Speech recognition remains a difficult problem in AI and machine learning. In a step towards solving this problem, OpenAI today opened up Whisper, an automatic speech recognition system that the company says enables “robust” transcription in multiple languages as well as translation from those languages to the ‘English.
Countless organizations have developed high-performance speech recognition systems, which are at the heart of software and services from tech giants like Google, Amazon and Meta. But what makes Whisper different, according to OpenAI, is that it was trained on 680,000 hours of multilingual, “multitasking” data collected from the web, resulting in improved recognition of unique accents, the noise of background and technical jargon.
“The main intended users of [the Whisper] Models are AI researchers studying the robustness, generalization, capabilities, biases and constraints of the current model. However, Whisper is also potentially very useful as an automatic speech recognition solution for developers, especially for English speech recognition,” OpenAI wrote in the GitHub repository for Whisper, from which several versions of the system can be downloaded. . “[The models] show good ASR results in about 10 languages. They may exhibit additional capabilities…if they are refined on certain tasks such as voice activity detection, speaker classification, or speaker diarization, but have not been robustly evaluated in these areas.

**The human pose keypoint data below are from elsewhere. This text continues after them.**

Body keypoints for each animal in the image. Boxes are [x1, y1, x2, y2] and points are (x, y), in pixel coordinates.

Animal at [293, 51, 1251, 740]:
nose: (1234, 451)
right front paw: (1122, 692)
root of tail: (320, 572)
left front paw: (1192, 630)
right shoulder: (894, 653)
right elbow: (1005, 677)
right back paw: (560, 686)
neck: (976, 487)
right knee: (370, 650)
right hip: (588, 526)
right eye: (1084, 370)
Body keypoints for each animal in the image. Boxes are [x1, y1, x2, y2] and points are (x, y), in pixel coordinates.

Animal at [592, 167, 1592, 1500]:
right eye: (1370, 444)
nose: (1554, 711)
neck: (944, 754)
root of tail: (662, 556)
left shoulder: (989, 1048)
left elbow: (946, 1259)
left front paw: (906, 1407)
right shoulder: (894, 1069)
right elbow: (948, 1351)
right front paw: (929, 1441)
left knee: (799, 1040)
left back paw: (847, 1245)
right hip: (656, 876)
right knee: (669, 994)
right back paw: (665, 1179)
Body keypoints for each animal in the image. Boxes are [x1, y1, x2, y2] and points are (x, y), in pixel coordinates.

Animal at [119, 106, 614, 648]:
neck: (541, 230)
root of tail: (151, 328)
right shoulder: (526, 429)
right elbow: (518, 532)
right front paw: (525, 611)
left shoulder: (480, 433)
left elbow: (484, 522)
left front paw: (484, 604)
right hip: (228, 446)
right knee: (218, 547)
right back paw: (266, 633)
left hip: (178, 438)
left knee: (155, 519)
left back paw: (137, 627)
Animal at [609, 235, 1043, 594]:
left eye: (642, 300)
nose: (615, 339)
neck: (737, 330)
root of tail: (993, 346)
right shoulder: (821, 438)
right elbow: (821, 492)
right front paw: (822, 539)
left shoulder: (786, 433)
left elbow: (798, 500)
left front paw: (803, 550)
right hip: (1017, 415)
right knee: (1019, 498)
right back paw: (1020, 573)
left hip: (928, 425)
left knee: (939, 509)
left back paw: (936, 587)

Whisper has its limitations, especially in the area of text prediction. Because the system was trained on a large amount of “noisy” data, OpenAI warns that Whisper might include words in its transcriptions that weren’t actually spoken – possibly because it’s both trying to predict the next word in the audio and try to transcribe the audio itself. Additionally, Whisper does not perform equally well in all languages, suffering from a higher error rate when dealing with speakers of languages that are not well represented in the training data.
This last element is unfortunately not new in the world of voice recognition. Biases have long plagued even the best systems, with a 2020 Stanford study finding that systems from Amazon, Apple, Google, IBM and Microsoft made far fewer errors – around 35% – with white users. than with black users.
Despite this, OpenAI sees Whisper’s transcription capabilities being used to improve existing accessibility tools.
“Although the Whisper models cannot be used for real-time transcription out of the box, their speed and size suggest that others may be able to build applications on them that enable recognition and translation of near real-time speech,” the company continues on GitHub. “The real value of beneficial applications built on Whisper models suggests that the disparate performance of these models can have real economic implications… [W]We hope that the technology will be used primarily for beneficial purposes, making automatic speech recognition technology more accessible could enable more players to develop successful surveillance technologies or scale up existing surveillance efforts, as the speed and accuracy enable affordable automatic transcription and translation of large volumes of audio communication.
Whisper’s release is not necessarily indicative of OpenAI’s future plans. Although it is increasingly focusing on commercial efforts such as DALL-E 2 and GPT-3, the company is pursuing several purely theoretical lines of research, including AI systems that learn by watching videos.